Kai the Hitchhiker got that surfboard and wetsuit he wanted

While I’m mostly convinced that the Kai the Homeless free Hitchhiker story is eventually going to end in tragedy or at least mundane depression, a la the Golden-Voiced Hobo, for the time being, it’s still fairly uplifting. Kai went on Jimmy Kimmel last night, and in a six-minute segment (you can watch below), proved to be just as compelling as he was when he was delivering positive messages and smashing a guy with a hatchet. Besides the fact that Kai is basically a foul-mouthed, surf-bro version of the Incredible Hulk, a drifter who goes from town to town hiding from his demons while fighting crime and enforcing his own moral code, he seems suspiciously educated. For instance, in the original video, Kai described the victim of his hatchet justice as “haole, got no breath in him, you know what I’m saying?”

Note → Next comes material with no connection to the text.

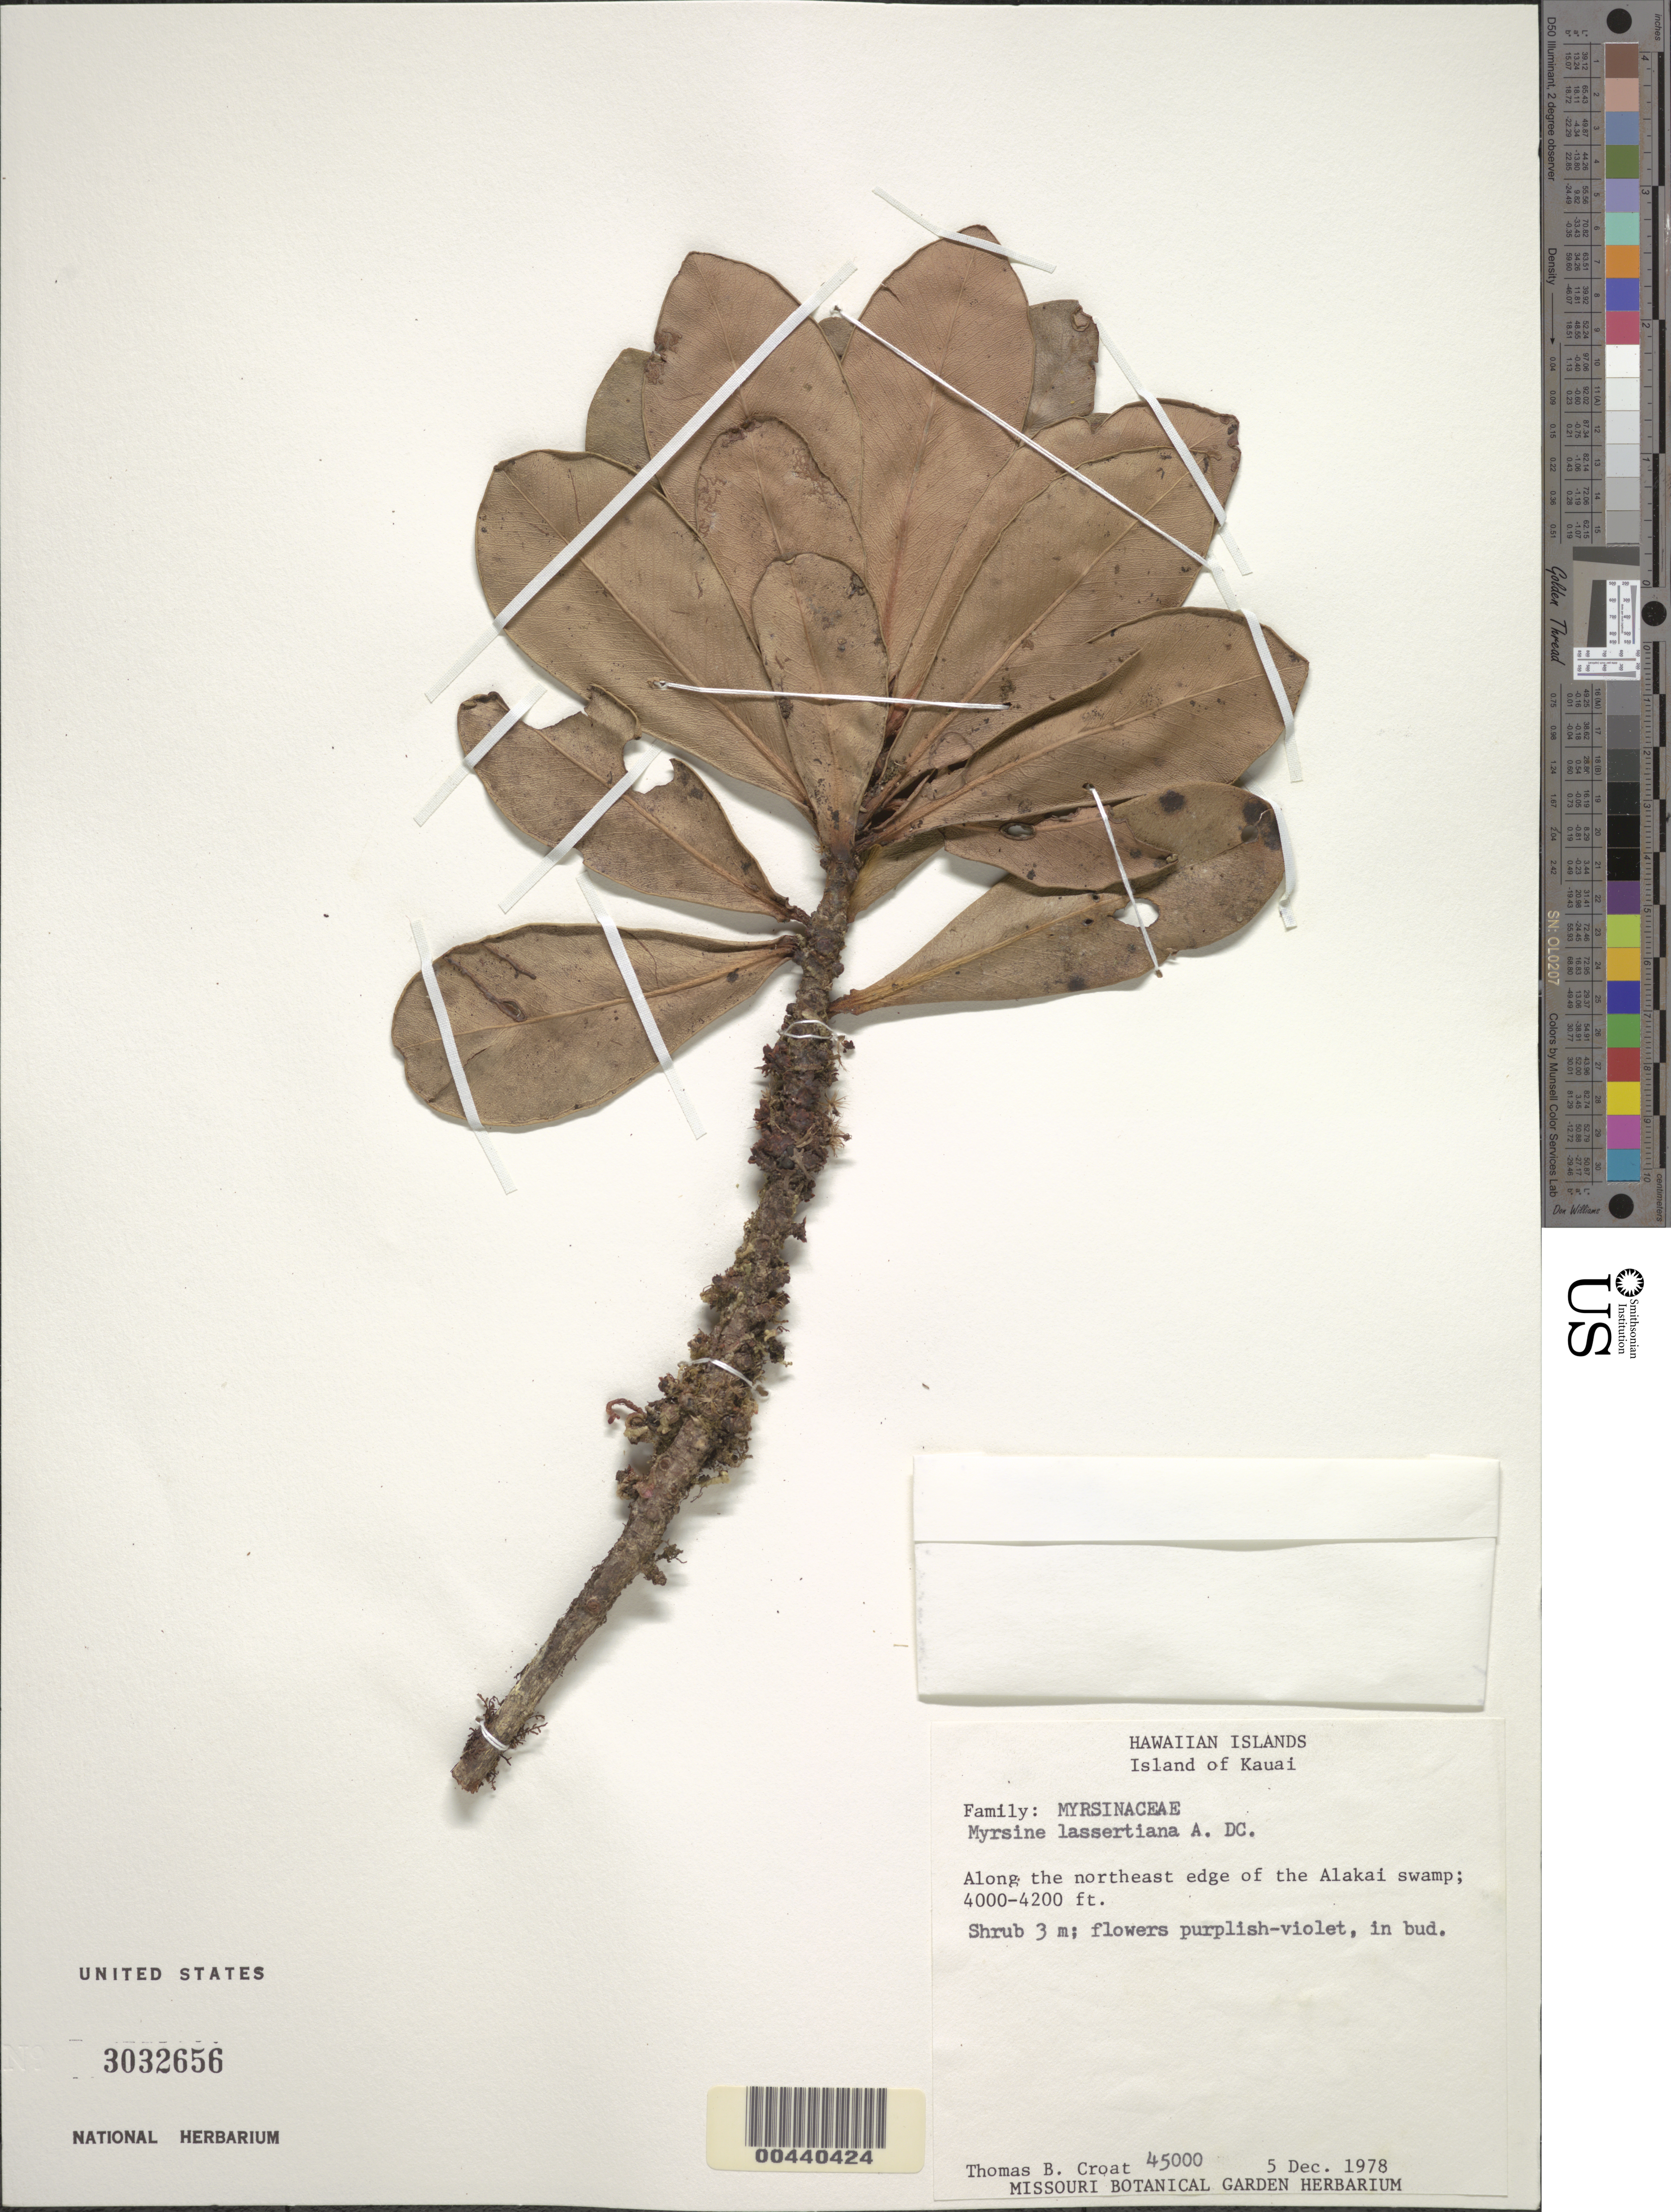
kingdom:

“Haole” being a Hawaiian term for foreigner, which some people think means “breathless,” stemming from Hawaiians’ observation that foreigners didn’t use a Polynesian greeting that includes breath sharing. It’s not crazy that a surfer might know something like that, but this time around, Kai also quotes Greek (25 seconds into the second video – something about “fileo towards sofia”) and mentions a story about the queen of England locking two ravens in the Tower of London (1:35 of the second video) –  a reference to the legend that the kingdom would fall if ravens ever left the Tower of London, specifically the two ravens born there in May 2012. So, if Kai isn’t educated, he’s at the very least a hobo who reads a lot. Oh, but that’s not all.

Part 2

Jimmy Kimmel also explains how Kai gave away all the money that the show gave him, and even gave away the backpack with all his worldly possessions. Also, he apparently shoplifts to give away to poor people, saying, “I jack HELLA† shit from WalMart and Target!”

So, basically, he’s some type of multi-lingual, history-wise, monk-like freedom fighter, a combination of Robin Hood, the Incredible Hulk, and Braveheart, who talks like MichaelAngelo the Ninja Turtle after a week-long yoga seminar and dreams of building a treehouse. If you don’t think this guy is interesting, I don’t know what to tell you.

†Does “hella” indicate he’s from NorCal, or is that just everywhere now?